WEST PALM BEACH, Fla. – An announcement Friday by Gov. Ron DeSantis on proposals to this year’s legislative session to tighten Florida’s voting procedures felt more like a Republican campaign rally, with the governor inviting former GOP state party Chairman Blaze Drinkwine to make remarks slamming New York and its governor, Andrew Cuomo.
“The result of 2020, from an administrative perspective, was that Florida had the most transparent and efficient election anywhere in the country,” DeSantis said to the cheering crowd. “The results speak for themselves, but we also can’t rest on our laurels. We need to make sure that we continue to stay ahead of the curve.”
DeSantis began his appearance at a hotel at the Palm Beach International Airport by reminding the audience that among his first acts as governor was to remove the election supervisors in both Palm Beach and Broward counties and slamming other states that took days to count votes from the presidential election. He did not mention that those states operate under different laws that don’t allow them to begin counting mail-in ballots until after the polls close on election day.
DeSantis is looking to outlaw the practice of “ballot harvesting” -- a practice that allows third parties to collect and deliver ballots in some states. Current law prevents this from being done by people paid to do the work, but the governor would also ban the practice by volunteers.
The governor also took aim at ballot-collection boxes anywhere other than each county’s supervisor of elections office. He said these posed a risk for people looking to destroy or manipulate ballots.
“You can’t leave these boxes unattended,” DeSantis said. “I think that you can take it, put it in the mail or take it to the elections office. Why do you need to have these things out there?”
UNCUT: Gov.

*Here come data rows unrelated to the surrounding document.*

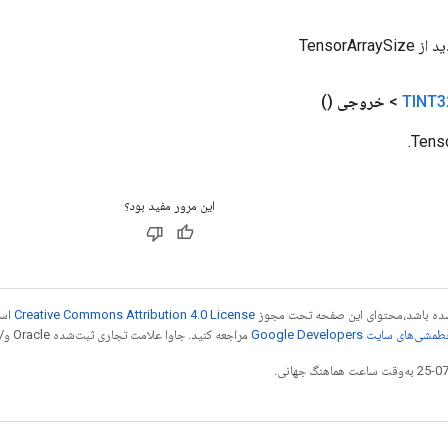
TensorArr
TINT3
>
خروجی
()
این مرور مفید بود؟
ر شده باشد،‌محتوای این صفحه تحت مجوز
Creative Commons Attribution 4.0 License
است
شی‌های سایت Google Developers‏
مراجعه کنید. جاوا علامت تجاری ثبت‌شده Oracle و/یا شرکت‌های وابسته به آن است.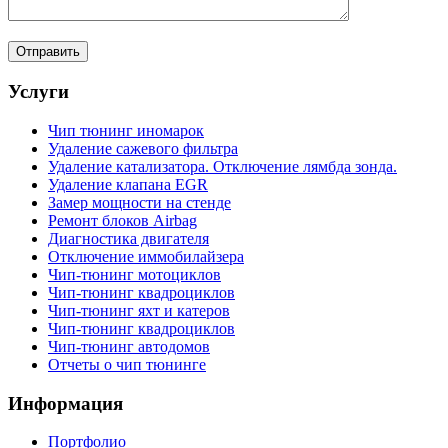
Услуги
Чип тюнинг иномарок
Удаление сажевого фильтра
Удаление катализатора. Отключение лямбда зонда.
Удаление клапана EGR
Замер мощности на стенде
Ремонт блоков Airbag
Диагностика двигателя
Отключение иммобилайзера
Чип-тюнинг мотоциклов
Чип-тюнинг квадроциклов
Чип-тюнинг яхт и катеров
Чип-тюнинг квадроциклов
Чип-тюнинг автодомов
Отчеты о чип тюнинге
Информация
Портфолио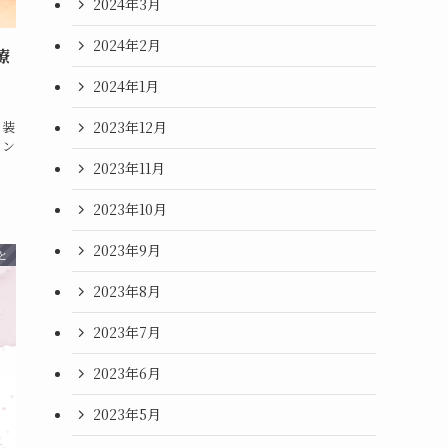
2024年3月
2024年2月
療
2024年1月
2023年12月
る装
ラン
2023年11月
2023年10月
2023年9月
と
2023年8月
2023年7月
2023年6月
2023年5月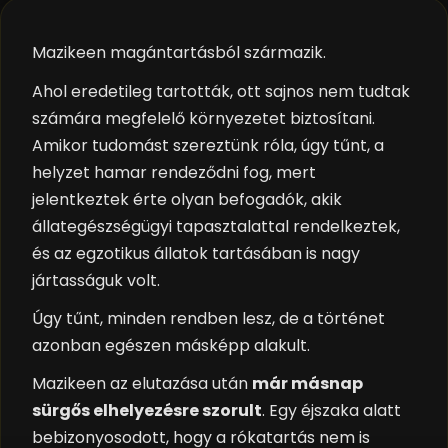
Mazikeen magántartásból származik.
Ahol eredetileg tartották, ott sajnos nem tudtak
számára megfelelő környezetet biztosítani.
Amikor tudomást szereztünk róla, úgy tűnt, a
helyzet hamar rendeződni fog, mert
jelentkeztek érte olyan befogadók, akik
állategészségügyi tapasztalattal rendelkeztek,
és az egzotikus állatok tartásában is nagy
jártasságuk volt.
Úgy tűnt, minden rendben lesz, de a történet
azonban egészen másképp alakult.
Mazikeen az elutazása után
már másnap
sürgős elhelyezésre szorult
. Egy éjszaka alatt
bebizonyosodott, hogy a rókatartás nem is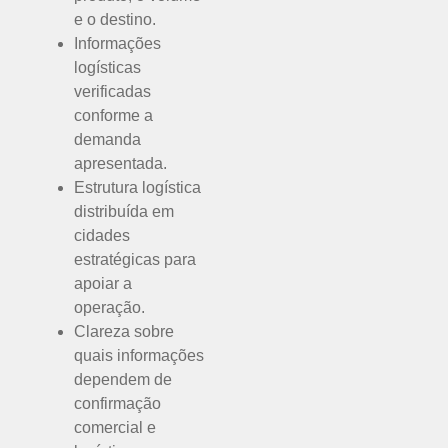
e o destino.
Informações
logísticas
verificadas
conforme a
demanda
apresentada.
Estrutura logística
distribuída em
cidades
estratégicas para
apoiar a
operação.
Clareza sobre
quais informações
dependem de
confirmação
comercial e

DeSantis’ full remarks in West Palm Beach
Because of the volume of mail ballots being used last year due to the pandemic and widely reported issues about delivery problems at the U.S. Postal Service, most large counties in Florida made extra drop boxes available -- often at early voting sites that were staffed by elections workers.
DeSantis also is asking the Legislature to write into state law that ballots can only be mailed to registered voters who request them -- not automatically sent to everyone on the voter rolls. Florida has never mailed ballots to all voters as a few other states have done, but the governor wants to make sure it never happens.
The state’s Democratic Party officials quickly responded, accusing Republican of wanting to undo the gain in the number of Floridians who voted by limiting access to the ballot box in future elections.
“Why do Florida Republicans want to limit vote by mail access? Well it all comes down to who has access to the franchise,” Florida Democratic Party Executive Director Marcus Dixon said. “So even though the vote by mail system worked well here in Florida this past election, any time too many people have easy access to the ballot box, Republicans feel like they need to change the rules.”
Newly election state Democratic Party Chairman Manny Diaz also took issue with DeSantis’ proposals.
“This is not an issue of Republicans versus Democrats, but instead an issue of Republicans versus democracy,” Diaz said. “Florida Republicans keep showing us that when given a choice between defending the rights of voters, or suppressing voter access, disturbingly they will all too gladly suppress, harm and sacrifice our most sacred Constitutional right, on the altar of preserving power for the sake of power.”